After World War II, millions of white American women who had joined the labor force to fill in for men were suddenly ousted from their jobs. Earl Tupper and his most successful recruit, a single mom from Detroit named Brownie Wise, found a way to take advantage of this surplus of women looking for ways to make money doing something that felt professional but not in a way that encroached on their husband’s territory. Selling Tupperware mostly to friends and family was not a job as much as it was an exciting opportunity, “the sort that wouldn’t threaten their traditionally feminine, wifely image.” Yet despite the promises of financial independence, most MLMs require sellers to buy a large amount of inventory up front, sometimes costing hundreds or even thousands of dollars, and according to multiple studies, 99 percent of recruits never make a profit. “Like most destructive ‘cults,’” observes Montell, “they’re in the business of selling the transcendent promise of something that doesn’t actually exist.”

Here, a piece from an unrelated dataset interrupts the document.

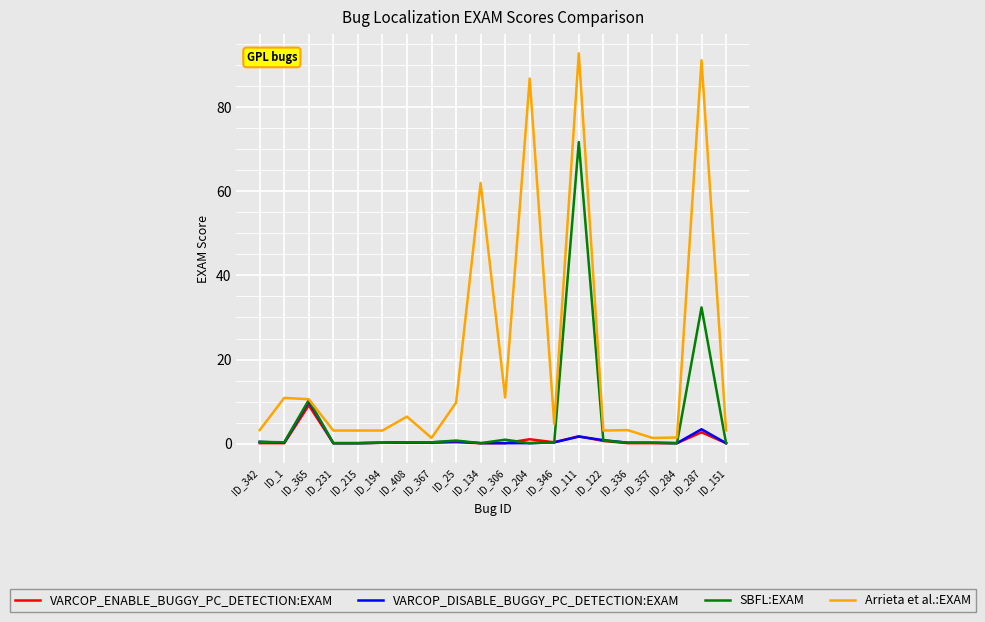

What is the maximum value for VARCOP_DISABLE_BUGGY_PC_DETECTION:EXAM?

10.0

Their real product, Montell insists, “isn’t merchandise, it’s rhetoric.” Today’s MLMs use the language of empowerment to entice women to join. Phrases like “Build a fempire” and “Be a mompreneur” and other “faux-spirational lingo of commodified fourth wave feminism,” Montell writes, abound in their promotional materials. Like cults, they utilize terminology that distinguishes and elevates their business model compared to traditional employers’. For instance, you will not have a boss but rather “an upline mentor,” and sellers are not employees but rather “entrepreneurs.” People with salaried positions, benefits, and other basic labor protections, on the other hand, are said, with derision, to possess a “J.O.B.” (jackass of a boss). In this way, sellers aren’t buying oils or diet pills but life rafts. With enough esoteric Facebook posts about “opportunities” and creepy D.M.s to old high school classmates, they believe they can transcend the conditions of the working poor to become “boss babes.”
I think most people who read Cultish will feel convinced they have, at some point in their lives, been in a cult. It is almost impossible to avoid one, Montell seems to say, in a market economy where corporations have started calling themselves “families” and professional identity is increasingly being offered as a substitute for a living wage. A former academic, I certainly gulped when I read the line: “The glue that keeps this trust intact is members’ belief that their leaders have a rare access to transcendent wisdom, which allows them to exercise control over their systems of rewards and punishments.” It could be, though, that academia is not a cult itself, but rather was a cult for me, because like many of the women Montell writes about, I joined because I hoped it would protect me from capitalism. The student health center was my socialized medicine, and tenure a Scandinavian safety net. In exchange, I willingly participated in language that demoted all other career and life paths. A “job” was an academic one, and all others were “alt-ac” (alternatives to academia). I kept my doubts to myself lest I wanted to hear the thought-terminating cliché: “good people get jobs.”
It strikes me now, having read Montell’s book, that this kind of framing certainly comes in handy for an industry that relies on the aspirations of its contingent labor pool to keep costs down. This, I think, is Montell’s larger point: Cults and cultish organizations rely on precarity and social insecurity. They fill in the gaps, offering a sense of community and shared investment in the future. So when they use the language of “follow me,” you follow, because where else are you going to go?